== Data supplied ==
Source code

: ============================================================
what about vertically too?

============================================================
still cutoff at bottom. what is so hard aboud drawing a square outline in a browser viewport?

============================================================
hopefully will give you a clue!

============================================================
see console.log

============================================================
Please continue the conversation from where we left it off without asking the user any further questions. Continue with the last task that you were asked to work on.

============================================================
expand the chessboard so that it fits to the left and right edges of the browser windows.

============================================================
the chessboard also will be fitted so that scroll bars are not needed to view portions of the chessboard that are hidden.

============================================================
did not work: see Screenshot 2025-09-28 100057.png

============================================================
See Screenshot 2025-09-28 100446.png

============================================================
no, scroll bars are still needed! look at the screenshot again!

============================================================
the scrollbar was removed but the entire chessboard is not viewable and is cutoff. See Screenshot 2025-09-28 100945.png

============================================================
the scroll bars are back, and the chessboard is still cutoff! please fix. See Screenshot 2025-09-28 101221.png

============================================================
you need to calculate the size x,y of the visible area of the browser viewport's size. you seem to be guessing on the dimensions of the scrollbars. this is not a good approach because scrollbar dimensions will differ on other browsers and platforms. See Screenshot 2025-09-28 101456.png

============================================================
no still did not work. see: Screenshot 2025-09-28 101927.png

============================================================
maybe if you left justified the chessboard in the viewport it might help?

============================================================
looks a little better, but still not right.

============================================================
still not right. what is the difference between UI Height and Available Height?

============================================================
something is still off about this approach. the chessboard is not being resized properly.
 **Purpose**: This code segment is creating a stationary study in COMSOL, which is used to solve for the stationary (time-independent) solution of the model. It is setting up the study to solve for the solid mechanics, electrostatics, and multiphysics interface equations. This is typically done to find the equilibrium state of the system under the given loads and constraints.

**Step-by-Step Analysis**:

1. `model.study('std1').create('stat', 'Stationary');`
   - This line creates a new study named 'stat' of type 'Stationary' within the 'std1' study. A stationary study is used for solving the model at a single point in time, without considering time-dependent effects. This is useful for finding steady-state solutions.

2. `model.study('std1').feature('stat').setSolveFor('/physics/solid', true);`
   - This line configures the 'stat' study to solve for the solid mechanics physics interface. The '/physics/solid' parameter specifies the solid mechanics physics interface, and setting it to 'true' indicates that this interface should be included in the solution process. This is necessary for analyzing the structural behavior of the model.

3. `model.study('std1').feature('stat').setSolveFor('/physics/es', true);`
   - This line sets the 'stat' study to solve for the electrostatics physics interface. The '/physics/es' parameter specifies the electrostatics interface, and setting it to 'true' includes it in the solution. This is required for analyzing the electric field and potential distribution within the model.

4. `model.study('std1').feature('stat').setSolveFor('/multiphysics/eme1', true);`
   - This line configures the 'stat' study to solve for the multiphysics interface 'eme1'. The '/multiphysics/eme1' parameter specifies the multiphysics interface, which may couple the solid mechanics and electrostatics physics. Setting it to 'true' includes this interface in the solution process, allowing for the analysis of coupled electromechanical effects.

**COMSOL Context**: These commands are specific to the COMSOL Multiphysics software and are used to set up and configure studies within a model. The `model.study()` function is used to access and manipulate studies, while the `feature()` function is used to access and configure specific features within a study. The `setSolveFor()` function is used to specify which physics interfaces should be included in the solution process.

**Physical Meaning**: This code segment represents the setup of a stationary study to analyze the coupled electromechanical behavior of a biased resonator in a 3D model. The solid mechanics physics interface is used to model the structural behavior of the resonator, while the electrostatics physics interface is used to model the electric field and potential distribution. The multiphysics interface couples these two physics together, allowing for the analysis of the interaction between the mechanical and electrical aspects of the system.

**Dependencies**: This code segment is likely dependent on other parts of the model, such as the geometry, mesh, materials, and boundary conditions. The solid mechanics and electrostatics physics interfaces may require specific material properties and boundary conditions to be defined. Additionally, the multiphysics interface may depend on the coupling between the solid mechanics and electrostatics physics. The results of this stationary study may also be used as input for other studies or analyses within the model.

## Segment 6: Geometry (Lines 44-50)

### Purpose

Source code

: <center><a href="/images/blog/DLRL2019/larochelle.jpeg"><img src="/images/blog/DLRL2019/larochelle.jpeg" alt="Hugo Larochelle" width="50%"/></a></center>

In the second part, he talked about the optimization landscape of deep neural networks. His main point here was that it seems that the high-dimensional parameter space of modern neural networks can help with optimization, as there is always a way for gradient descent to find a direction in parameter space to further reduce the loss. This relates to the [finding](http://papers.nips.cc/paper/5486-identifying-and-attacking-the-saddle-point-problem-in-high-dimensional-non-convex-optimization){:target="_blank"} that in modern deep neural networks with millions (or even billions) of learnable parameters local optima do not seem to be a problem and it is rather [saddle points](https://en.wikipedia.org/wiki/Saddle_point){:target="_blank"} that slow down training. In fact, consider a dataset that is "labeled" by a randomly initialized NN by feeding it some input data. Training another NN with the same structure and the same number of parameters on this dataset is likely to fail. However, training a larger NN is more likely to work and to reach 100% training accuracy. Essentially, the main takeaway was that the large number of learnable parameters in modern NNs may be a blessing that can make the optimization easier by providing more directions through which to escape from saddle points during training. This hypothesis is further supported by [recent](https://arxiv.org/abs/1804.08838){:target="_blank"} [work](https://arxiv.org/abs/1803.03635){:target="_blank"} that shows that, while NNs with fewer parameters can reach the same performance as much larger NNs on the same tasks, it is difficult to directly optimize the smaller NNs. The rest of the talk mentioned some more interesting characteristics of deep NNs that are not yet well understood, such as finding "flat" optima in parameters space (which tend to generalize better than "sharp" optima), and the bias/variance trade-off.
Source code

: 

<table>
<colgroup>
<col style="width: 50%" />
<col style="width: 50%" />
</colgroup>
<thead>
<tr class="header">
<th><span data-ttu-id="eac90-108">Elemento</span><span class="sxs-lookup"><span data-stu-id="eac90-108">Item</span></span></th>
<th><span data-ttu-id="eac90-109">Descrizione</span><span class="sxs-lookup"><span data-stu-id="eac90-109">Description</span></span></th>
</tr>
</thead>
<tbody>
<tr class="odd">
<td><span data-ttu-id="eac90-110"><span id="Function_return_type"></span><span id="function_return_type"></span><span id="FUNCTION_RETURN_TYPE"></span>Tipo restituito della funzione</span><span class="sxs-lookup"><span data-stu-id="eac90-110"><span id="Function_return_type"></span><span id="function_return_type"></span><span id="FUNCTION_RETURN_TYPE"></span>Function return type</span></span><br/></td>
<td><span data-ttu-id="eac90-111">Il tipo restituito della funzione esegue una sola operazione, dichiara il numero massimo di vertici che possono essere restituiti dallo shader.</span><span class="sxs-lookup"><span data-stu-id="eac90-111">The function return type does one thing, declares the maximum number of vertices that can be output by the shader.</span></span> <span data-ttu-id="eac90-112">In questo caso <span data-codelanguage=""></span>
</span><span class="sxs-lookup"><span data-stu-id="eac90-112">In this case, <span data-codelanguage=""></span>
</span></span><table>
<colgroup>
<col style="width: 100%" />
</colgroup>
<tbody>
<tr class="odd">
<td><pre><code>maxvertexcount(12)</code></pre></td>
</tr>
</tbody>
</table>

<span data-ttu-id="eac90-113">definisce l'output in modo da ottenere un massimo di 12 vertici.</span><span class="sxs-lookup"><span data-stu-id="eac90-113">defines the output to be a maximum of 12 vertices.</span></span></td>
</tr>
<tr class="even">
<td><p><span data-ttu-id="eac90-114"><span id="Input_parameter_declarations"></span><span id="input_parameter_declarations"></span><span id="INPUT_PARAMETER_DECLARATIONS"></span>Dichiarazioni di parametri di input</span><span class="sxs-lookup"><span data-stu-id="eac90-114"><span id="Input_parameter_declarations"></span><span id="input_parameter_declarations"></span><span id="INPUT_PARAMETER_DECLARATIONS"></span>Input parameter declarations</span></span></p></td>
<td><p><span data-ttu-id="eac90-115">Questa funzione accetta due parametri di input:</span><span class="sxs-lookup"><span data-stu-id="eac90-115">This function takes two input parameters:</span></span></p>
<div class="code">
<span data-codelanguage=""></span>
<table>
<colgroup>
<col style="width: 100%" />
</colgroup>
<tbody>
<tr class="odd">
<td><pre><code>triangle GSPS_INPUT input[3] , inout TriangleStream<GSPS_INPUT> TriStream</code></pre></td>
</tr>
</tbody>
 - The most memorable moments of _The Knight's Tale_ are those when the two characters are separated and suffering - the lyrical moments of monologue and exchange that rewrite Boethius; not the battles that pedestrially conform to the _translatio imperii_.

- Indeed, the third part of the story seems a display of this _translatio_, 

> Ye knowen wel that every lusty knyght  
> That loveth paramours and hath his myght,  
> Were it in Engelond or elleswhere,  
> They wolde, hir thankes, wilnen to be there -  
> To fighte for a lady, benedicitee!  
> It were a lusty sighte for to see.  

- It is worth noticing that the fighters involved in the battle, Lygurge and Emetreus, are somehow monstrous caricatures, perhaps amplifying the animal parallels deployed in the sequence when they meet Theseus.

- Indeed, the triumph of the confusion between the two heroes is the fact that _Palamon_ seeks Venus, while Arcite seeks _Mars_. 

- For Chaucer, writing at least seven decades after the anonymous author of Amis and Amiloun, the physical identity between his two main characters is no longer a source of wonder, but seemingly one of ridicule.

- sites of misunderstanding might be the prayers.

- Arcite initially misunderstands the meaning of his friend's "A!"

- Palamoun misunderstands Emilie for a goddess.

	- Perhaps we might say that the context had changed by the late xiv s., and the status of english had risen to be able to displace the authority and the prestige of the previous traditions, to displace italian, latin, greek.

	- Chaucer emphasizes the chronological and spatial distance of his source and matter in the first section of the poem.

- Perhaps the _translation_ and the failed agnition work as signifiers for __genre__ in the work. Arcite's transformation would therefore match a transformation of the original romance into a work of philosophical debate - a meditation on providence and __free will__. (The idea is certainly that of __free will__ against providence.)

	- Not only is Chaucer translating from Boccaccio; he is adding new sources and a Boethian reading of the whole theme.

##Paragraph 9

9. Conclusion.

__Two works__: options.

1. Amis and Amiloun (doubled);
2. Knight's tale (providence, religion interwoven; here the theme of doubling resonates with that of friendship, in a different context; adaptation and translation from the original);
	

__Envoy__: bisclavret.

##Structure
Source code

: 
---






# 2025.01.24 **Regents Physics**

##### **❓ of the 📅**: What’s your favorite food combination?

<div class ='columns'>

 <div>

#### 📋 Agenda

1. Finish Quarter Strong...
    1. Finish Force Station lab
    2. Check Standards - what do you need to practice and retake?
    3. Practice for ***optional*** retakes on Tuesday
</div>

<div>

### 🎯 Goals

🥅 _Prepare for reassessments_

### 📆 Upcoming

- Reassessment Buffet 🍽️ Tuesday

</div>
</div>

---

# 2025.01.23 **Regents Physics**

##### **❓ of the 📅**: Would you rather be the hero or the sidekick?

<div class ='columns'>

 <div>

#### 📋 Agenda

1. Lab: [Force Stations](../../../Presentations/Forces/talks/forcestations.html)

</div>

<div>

== What is expected ==
Return the lines of the material verbatim, from its first line up to and including the line containing "see console.log".

== Exercise solution ==
Source code

: ============================================================
what about vertically too?

============================================================
still cutoff at bottom. what is so hard aboud drawing a square outline in a browser viewport?

============================================================
hopefully will give you a clue!

============================================================
see console.log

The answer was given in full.